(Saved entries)
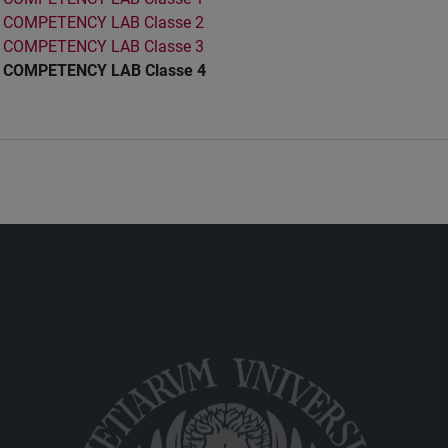
COMPETENCY LAB Classe 2
COMPETENCY LAB Classe 3
COMPETENCY LAB Classe 4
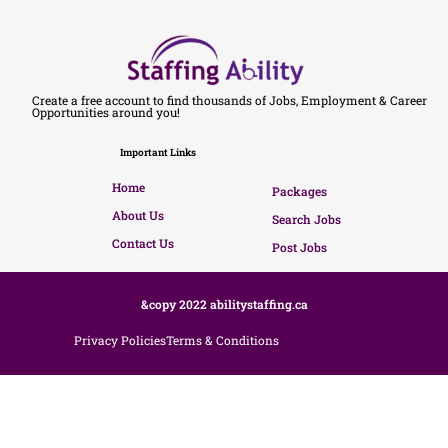
Create a free account to find thousands of Jobs, Employment & Career
Opportunities around you!
Important Links
Home
Packages
About Us
Search Jobs
Contact Us
Post Jobs
&copy 2022 abilitystaffing.ca
Privacy Policies
Terms & Conditions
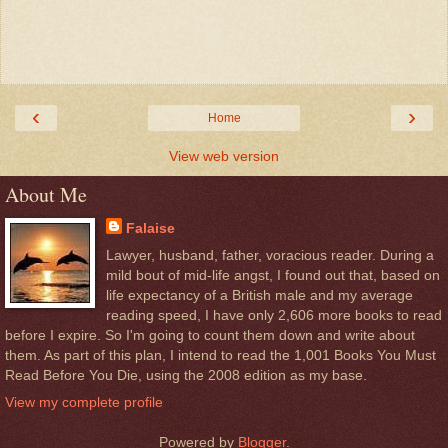
‹
›
Home
View web version
About Me
Falaise
Lawyer, husband, father, voracious reader. During a
mild bout of mid-life angst, I found out that, based on
life expectancy of a British male and my average
reading speed, I have only 2,606 more books to read
before I expire. So I'm going to count them down and write about
them. As part of this plan, I intend to read the 1,001 Books You Must
Read Before You Die, using the 2008 edition as my base.
View my complete profile
Powered by
Blogger
.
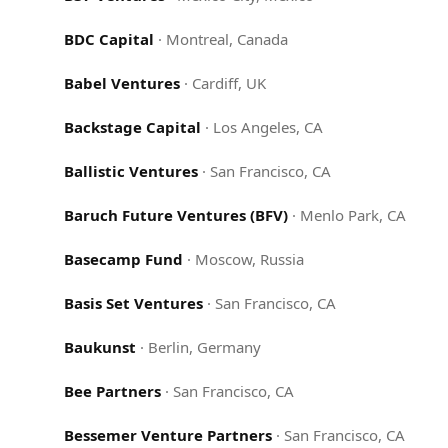
BDC Capital
·
Montreal, Canada
Babel Ventures
·
Cardiff, UK
Backstage Capital
·
Los Angeles, CA
Ballistic Ventures
·
San Francisco, CA
Baruch Future Ventures (BFV)
·
Menlo Park, CA
Basecamp Fund
·
Moscow, Russia
Basis Set Ventures
·
San Francisco, CA
Baukunst
·
Berlin, Germany
Bee Partners
·
San Francisco, CA
Bessemer Venture Partners
·
San Francisco, CA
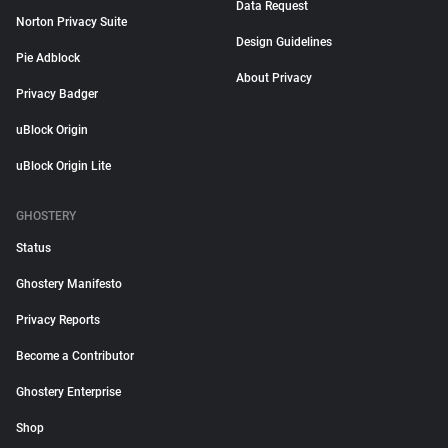
Data Request
Norton Privacy Suite
Design Guidelines
Pie Adblock
About Privacy
Privacy Badger
uBlock Origin
uBlock Origin Lite
GHOSTERY
Status
Ghostery Manifesto
Privacy Reports
Become a Contributor
Ghostery Enterprise
Shop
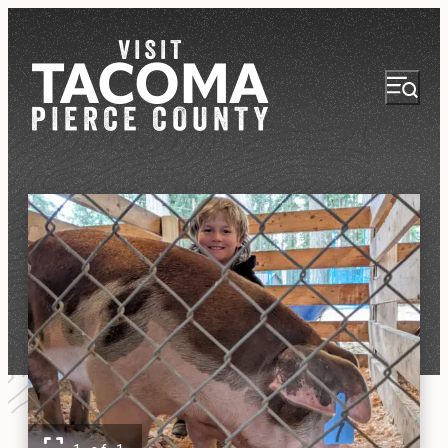
NEWSLETTER
VISITOR GUIDE
REGIONS
THINGS TO DO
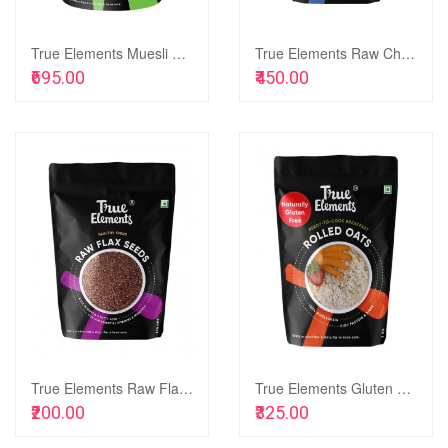
True Elements Muesli No Added Sugar 1kg - Fibre Rich Muesli Sugar Free for Breakfast, Healthy Food
True Elements Raw Chia Seeds, 500g
Add to Cart
Add to Cart
₹695.00
₹450.00
Add
to
Add
Wish
to
List
Compare
True Elements Raw Flax Seeds, 500g
True Elements Gluten Free Rolled Oats, 1kg
Add to Cart
Add to Cart
₹200.00
₹325.00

* [Try it]:
In the entries above, find each line with the word "Partners" and copy it.

* [Written solution]:
Bee Partners
Bessemer Venture Partners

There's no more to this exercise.